Submitted to: International Journal of Sediment Research
Publication Type: Peer Reviewed Journal
Publication Acceptance Date: 12/9/1999
Publication Date: N/A
Citation: N/A Interpretive Summary: Sediment-yield models are needed for surface-mine permitting and planning. However, there are few studies in which sediment data have been collected to determine the effects of mining and reclamation upon sediment delivery to the basin outlet, and to validate models of sediment yield. One model having widespread use (MUSLE) has an important factor called the runoff-energy factor, but has never been tested with surface-mine data. The runoff-energy factor represents the energy supplied by flowing water to transport sediment to a watershed outlet. Data from three experimental watersheds, that were subjected to surface mining and reclamation, were analyzed to determine the most appropriate equation to use for the factor. The study showed that the most practical equation to use was dependent upon total runoff volume and peak flow rate for individual runoff events, and that the widely-used parameters that are associated with this runoff-energy yfactor were not adequate for surface mines. Further study is needed to develop appropriate parameter values for the best model found. The study will be useful to researchers, consultants, university persons, mine operators, and surface-mine regulators.

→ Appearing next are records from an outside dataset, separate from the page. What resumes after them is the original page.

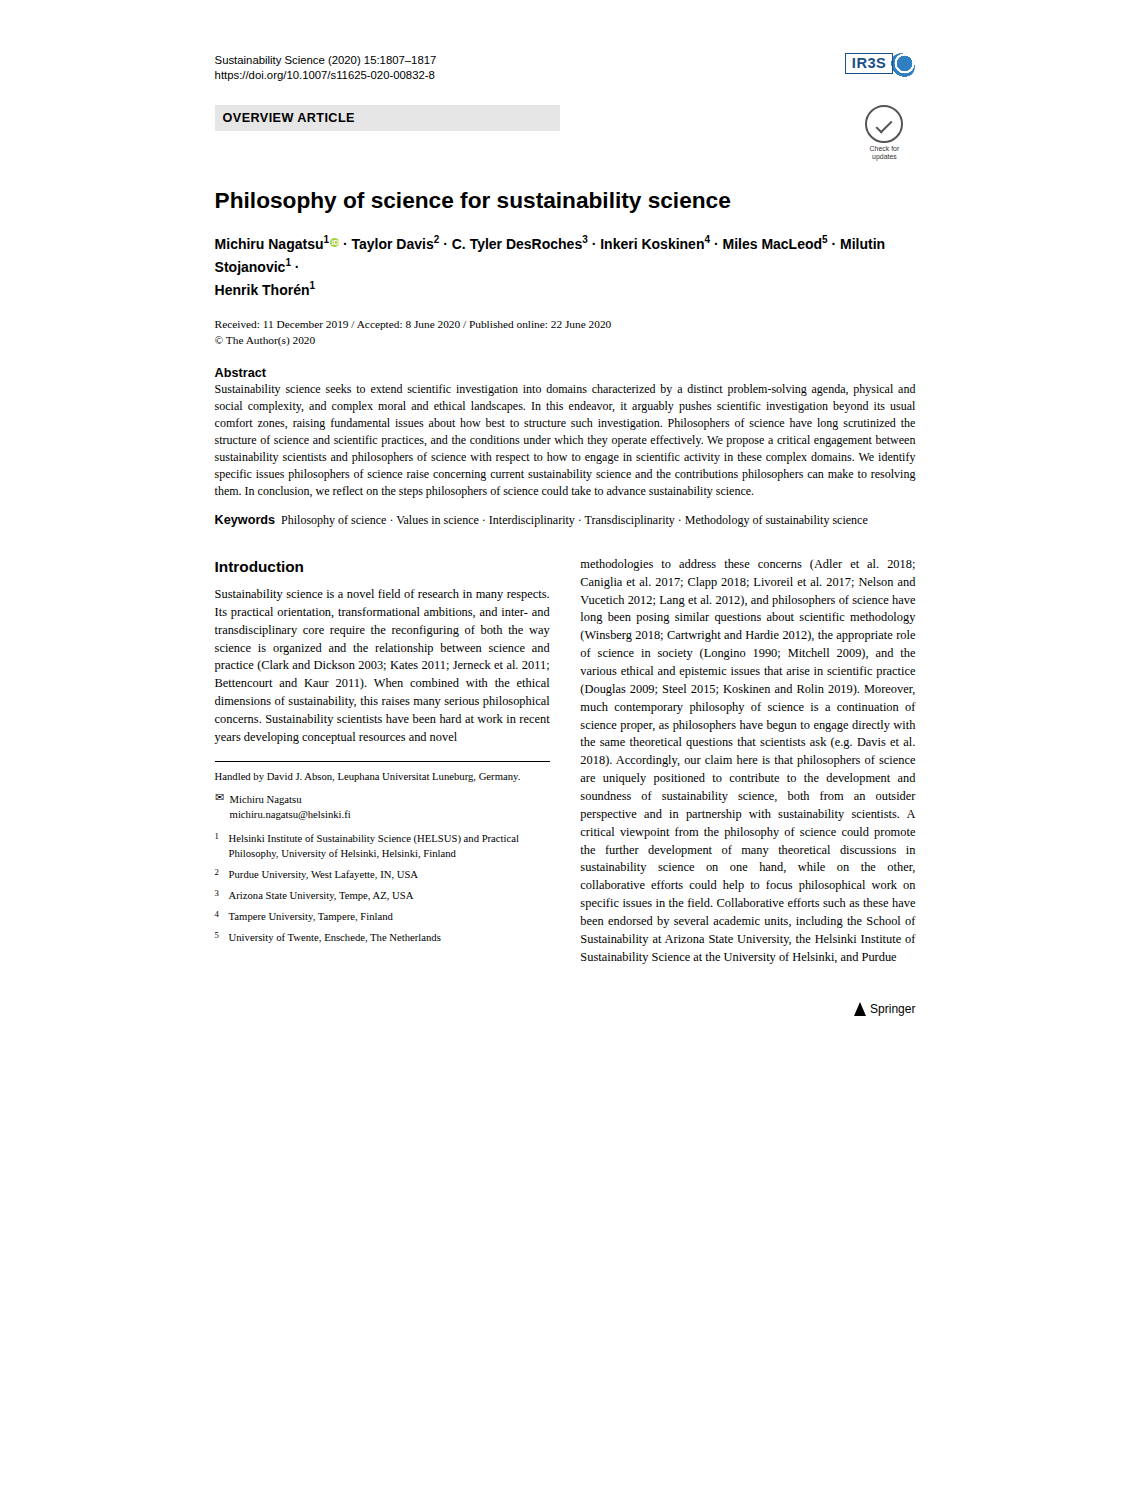Sustainability Science (2020) 15:1807–1817
https://doi.org/10.1007/s11625-020-00832-8
IR3S
OVERVIEW ARTICLE
Check for
updates
Philosophy of science for sustainability science
Michiru Nagatsu1 · Taylor Davis2 · C. Tyler DesRoches3 · Inkeri Koskinen4 · Miles MacLeod5 · Milutin Stojanovic1 ·
Henrik Thorén1
Received: 11 December 2019 / Accepted: 8 June 2020 / Published online: 22 June 2020
© The Author(s) 2020
Abstract
Sustainability science seeks to extend scientific investigation into domains characterized by a distinct problem-solving agenda, physical and social complexity, and complex moral and ethical landscapes. In this endeavor, it arguably pushes scientific investigation beyond its usual comfort zones, raising fundamental issues about how best to structure such investigation. Philosophers of science have long scrutinized the structure of science and scientific practices, and the conditions under which they operate effectively. We propose a critical engagement between sustainability scientists and philosophers of science with respect to how to engage in scientific activity in these complex domains. We identify specific issues philosophers of science raise concerning current sustainability science and the contributions philosophers can make to resolving them. In conclusion, we reflect on the steps philosophers of science could take to advance sustainability science.
Keywords Philosophy of science · Values in science · Interdisciplinarity · Transdisciplinarity · Methodology of sustainability science
Introduction
Sustainability science is a novel field of research in many respects. Its practical orientation, transformational ambitions, and inter- and transdisciplinary core require the reconfiguring of both the way science is organized and the relationship between science and practice (Clark and Dickson 2003; Kates 2011; Jerneck et al. 2011; Bettencourt and Kaur 2011). When combined with the ethical dimensions of sustainability, this raises many serious philosophical concerns. Sustainability scientists have been hard at work in recent years developing conceptual resources and novel
Handled by David J. Abson, Leuphana Universitat Luneburg, Germany.
✉ Michiru Nagatsu
michiru.nagatsu@helsinki.fi
Helsinki Institute of Sustainability Science (HELSUS) and Practical Philosophy, University of Helsinki, Helsinki, Finland
Purdue University, West Lafayette, IN, USA
Arizona State University, Tempe, AZ, USA
Tampere University, Tampere, Finland
University of Twente, Enschede, The Netherlands
methodologies to address these concerns (Adler et al. 2018; Caniglia et al. 2017; Clapp 2018; Livoreil et al. 2017; Nelson and Vucetich 2012; Lang et al. 2012), and philosophers of science have long been posing similar questions about scientific methodology (Winsberg 2018; Cartwright and Hardie 2012), the appropriate role of science in society (Longino 1990; Mitchell 2009), and the various ethical and epistemic issues that arise in scientific practice (Douglas 2009; Steel 2015; Koskinen and Rolin 2019). Moreover, much contemporary philosophy of science is a continuation of science proper, as philosophers have begun to engage directly with the same theoretical questions that scientists ask (e.g. Davis et al. 2018). Accordingly, our claim here is that philosophers of science are uniquely positioned to contribute to the development and soundness of sustainability science, both from an outsider perspective and in partnership with sustainability scientists. A critical viewpoint from the philosophy of science could promote the further development of many theoretical discussions in sustainability science on one hand, while on the other, collaborative efforts could help to focus philosophical work on specific issues in the field. Collaborative efforts such as these have been endorsed by several academic units, including the School of Sustainability at Arizona State University, the Helsinki Institute of Sustainability Science at the University of Helsinki, and Purdue
Springer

Technical Abstract: The Modified Universal Soil Loss Equation (MUSLE) is often used for sediment-yield estimations in surface mines for design and impact evaluations. However, it is not known if the widely-used runoff-energy factor of MUSLE is appropriate, or if its parameters are the same for surface mines as for agricultural watersheds from which MUSLE was developed. Suspended-sediment data from three experimental watersheds in Ohio (approximately 10 - 20 ha), subjected to near complete disturbance due to mining and reclamation, were used to investigate five alternate runoff-energy factors in the MUSLE sediment-yield model for use in surface mines. The evaluation led to the selection of the generalized model form, a'(runoff volume x peak flow rate)**b, as the best choice among models investigated. Exponent b was greater than the widely-used value of 0.56, ranging from 0.68 to 1.10. Parameter b was dependent on whether mining- or rreclamation-related watershed activities were predominant. The original Williams (1975) model fit the data least well of the five energy factors studied.